Behind The Artworks: The Medea Project - Reflections (2023)
Reflections were not something that was originally intended as a complete release, we were
working towards album 2 during the lockdown and had a series of interesting events that led us
to create this EP to curate the various musical endeavors that we had undertaken along
the way. We needed to package this up to make it a cohesive whole and so the EP was
conceptualized to be a complete release.
Album Art:
For the cover artwork, we wanted something that tied it to the previous album, as originally
the track The Ghosts of St Augustines was part of Sisyphus. We had an artist lined up, but
unfortunately at the 11th hour they had to pull out, so now stuck, we had to find another artist
who could come to our rescue. Enter Daniel Bollans of Consecration.
It was suggested we work with Daniel as a replacement, and honestly this was one of the
most painless experiences we have ever had. We started with the vortex motif as a core
design concept and then gave a very loose and rough brief to Daniel based on the concept
of a vortex of ghosts or souls, we wanted this to be definitely human in form and to avoid
many of the heavy metal stereotypes.
Daniel delivered this in spades, asking pertinent questions and keeping us in the loop. He
sent through his initial design sketches and worked quickly with us to capture the essence of
what we wanted whilst adding his own flair to it. In the end we have this striking piece of
artwork with many tiny, hidden elements that draw the viewer into the vortex.
Tina Korhonen: We needed a new set of images that better represented us as a band post-Sisyphus that
were slightly less abstract than the images used in the last album, and we contacted Tina K
to do a shoot for us. We ended up shooting a series of images in a studio in London during
lockdown, this in itself being a very surreal experience and quite possibly the feel of
desertion from that drive down added its own little bit of atmosphere to the finished work.
The images came out with a certain ominous quality that alludes to the darkness in this
collection of tracks.
Phat Mandem: Claudio Ravanelli and Andre Harrison of Phat Mandem contacted us with a brief for a video
that they wanted to shoot and felt we would work really well in it, we in turn felt that The
Ghosts of St Augustine would be the ideal track. We’d wanted to work with them after seeing
their brilliant video for Ygodeh, “One night stand”.
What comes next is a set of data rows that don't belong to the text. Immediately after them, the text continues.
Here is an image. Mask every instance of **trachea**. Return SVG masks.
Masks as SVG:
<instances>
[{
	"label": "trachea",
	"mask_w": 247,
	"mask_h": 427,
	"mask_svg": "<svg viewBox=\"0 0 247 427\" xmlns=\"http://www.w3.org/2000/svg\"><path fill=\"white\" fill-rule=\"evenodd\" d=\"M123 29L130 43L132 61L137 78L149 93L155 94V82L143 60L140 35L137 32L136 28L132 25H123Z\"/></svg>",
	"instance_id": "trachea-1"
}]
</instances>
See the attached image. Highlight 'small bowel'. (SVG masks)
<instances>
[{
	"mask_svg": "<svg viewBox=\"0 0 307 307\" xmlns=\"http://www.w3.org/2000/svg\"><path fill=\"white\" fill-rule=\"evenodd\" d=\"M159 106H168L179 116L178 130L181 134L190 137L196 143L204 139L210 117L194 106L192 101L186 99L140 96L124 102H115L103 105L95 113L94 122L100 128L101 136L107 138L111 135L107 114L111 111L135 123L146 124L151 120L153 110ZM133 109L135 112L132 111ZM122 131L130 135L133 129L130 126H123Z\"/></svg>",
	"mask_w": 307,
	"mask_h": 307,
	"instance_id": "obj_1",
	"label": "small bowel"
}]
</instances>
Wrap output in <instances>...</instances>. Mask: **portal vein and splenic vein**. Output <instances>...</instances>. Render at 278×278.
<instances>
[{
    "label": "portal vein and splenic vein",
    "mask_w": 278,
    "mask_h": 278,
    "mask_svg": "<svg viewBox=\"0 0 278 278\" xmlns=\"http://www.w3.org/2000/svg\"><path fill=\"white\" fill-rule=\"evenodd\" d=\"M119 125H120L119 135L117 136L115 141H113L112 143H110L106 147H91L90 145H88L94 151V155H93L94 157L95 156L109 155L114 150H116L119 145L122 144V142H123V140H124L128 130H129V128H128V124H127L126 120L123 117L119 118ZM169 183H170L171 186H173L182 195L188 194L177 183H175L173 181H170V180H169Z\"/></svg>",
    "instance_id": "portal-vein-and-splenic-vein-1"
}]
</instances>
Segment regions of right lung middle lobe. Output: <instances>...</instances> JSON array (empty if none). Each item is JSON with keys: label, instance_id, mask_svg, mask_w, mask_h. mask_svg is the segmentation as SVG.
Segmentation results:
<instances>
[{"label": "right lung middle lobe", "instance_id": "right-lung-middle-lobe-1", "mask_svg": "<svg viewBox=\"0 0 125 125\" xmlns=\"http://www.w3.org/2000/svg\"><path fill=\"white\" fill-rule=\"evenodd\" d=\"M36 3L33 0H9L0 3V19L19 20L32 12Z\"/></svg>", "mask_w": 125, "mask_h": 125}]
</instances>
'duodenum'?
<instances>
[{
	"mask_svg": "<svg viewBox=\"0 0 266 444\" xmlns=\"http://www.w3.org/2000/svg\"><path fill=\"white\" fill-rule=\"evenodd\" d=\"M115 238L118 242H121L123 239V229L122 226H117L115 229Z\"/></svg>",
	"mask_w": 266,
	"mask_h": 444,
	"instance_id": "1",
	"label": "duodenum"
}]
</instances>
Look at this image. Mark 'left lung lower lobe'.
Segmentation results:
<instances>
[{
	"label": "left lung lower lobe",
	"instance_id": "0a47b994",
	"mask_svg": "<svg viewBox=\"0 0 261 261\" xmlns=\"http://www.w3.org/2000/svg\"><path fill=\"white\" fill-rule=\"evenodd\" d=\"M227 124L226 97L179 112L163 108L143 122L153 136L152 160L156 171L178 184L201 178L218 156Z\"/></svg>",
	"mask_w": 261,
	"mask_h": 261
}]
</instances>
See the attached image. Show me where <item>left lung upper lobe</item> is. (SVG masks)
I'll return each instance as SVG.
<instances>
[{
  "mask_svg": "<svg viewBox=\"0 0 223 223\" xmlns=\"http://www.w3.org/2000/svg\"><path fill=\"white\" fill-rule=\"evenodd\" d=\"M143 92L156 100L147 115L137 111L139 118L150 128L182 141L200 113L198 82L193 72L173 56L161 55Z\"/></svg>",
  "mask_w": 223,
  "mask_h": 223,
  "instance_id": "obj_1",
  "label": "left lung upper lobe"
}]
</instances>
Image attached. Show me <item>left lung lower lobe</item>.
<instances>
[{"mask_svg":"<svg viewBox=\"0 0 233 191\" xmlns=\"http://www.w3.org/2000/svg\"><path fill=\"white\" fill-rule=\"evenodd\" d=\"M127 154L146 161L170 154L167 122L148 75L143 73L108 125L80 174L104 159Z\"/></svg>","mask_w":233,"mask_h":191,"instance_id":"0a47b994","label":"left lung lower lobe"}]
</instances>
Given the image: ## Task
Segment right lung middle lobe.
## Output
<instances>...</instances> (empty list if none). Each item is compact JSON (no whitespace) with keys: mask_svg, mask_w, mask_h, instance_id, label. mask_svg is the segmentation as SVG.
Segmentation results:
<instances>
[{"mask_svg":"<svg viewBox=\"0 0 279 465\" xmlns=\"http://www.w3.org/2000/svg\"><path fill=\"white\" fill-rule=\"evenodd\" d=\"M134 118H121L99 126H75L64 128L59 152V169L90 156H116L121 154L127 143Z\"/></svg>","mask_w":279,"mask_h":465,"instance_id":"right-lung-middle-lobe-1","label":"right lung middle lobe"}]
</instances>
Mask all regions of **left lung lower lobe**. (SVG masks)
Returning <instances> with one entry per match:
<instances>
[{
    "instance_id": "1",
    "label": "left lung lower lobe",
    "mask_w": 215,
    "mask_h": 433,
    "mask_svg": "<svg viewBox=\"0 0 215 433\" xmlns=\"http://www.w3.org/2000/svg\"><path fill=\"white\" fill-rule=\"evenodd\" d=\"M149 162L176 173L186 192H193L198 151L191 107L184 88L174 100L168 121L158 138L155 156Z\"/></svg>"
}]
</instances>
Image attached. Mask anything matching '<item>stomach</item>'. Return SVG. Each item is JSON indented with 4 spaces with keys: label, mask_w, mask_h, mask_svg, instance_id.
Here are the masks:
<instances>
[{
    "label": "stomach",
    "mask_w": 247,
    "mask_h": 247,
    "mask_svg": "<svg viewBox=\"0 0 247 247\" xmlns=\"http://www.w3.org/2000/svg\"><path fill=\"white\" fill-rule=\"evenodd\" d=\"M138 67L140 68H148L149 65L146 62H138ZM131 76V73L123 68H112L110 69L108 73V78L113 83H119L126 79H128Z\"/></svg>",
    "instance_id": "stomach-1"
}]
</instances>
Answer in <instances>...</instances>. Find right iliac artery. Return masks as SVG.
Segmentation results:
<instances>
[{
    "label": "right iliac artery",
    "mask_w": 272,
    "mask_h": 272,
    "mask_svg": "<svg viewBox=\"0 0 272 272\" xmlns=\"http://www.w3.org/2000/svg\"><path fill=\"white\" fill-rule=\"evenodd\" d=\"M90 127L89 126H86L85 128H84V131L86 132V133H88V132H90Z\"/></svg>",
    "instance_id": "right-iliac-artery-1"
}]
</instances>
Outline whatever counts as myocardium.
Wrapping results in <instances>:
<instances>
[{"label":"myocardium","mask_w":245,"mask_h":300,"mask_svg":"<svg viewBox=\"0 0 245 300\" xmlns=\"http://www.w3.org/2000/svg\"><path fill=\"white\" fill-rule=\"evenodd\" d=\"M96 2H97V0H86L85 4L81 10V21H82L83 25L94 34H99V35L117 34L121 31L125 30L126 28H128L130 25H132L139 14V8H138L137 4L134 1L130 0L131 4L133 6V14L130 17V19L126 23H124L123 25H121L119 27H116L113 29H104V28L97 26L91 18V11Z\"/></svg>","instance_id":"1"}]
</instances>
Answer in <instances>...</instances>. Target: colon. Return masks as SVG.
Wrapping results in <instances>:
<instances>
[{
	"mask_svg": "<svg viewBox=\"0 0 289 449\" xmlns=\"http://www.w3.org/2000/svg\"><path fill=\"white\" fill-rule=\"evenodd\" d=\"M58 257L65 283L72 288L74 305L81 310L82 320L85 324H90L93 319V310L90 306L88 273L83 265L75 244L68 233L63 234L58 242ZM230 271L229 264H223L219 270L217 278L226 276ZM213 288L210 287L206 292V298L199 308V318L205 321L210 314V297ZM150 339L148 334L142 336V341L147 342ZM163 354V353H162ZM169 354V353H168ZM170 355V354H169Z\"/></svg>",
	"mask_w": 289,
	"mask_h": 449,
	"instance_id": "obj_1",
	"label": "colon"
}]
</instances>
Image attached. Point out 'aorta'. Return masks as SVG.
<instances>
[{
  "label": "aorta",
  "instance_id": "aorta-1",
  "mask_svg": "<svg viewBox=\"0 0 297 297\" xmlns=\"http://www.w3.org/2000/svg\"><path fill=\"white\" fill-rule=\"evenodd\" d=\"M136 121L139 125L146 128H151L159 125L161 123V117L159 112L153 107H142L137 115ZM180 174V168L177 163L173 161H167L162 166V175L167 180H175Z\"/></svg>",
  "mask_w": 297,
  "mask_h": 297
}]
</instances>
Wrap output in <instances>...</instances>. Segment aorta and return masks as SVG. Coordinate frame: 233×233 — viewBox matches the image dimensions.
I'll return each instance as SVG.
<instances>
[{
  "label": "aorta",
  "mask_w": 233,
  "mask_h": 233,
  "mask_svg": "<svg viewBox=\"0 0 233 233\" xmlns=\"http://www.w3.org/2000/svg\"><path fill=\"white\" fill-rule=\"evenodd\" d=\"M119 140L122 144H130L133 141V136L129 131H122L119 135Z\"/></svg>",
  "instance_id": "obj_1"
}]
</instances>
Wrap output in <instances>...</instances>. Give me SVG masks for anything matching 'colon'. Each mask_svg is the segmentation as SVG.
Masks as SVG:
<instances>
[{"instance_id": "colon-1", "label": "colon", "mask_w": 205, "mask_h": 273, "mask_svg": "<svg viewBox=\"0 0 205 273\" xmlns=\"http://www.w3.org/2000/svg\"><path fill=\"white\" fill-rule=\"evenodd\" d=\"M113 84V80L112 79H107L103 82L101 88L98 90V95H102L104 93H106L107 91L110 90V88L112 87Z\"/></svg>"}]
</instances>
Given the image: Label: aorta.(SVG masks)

The shooting took place in a small studio space in London. Some lockdown restrictions were still
in place so cast interaction had to be strictly controlled which meant that shooting was done
on a some in, some out basis, but it worked, and the end result is oozing with atmosphere and
menace. Ultimately again, that semi-enforced isolation added its own touch to the video,
creating some very surreal moments in the interactions of various people.
Putting it all together:
The album layout and design we decided to do in-house this time due to production backlogs
everywhere, so this would remove that delay from the chain. That in itself was an interesting
process as print media is not something that either of us has really done in the past.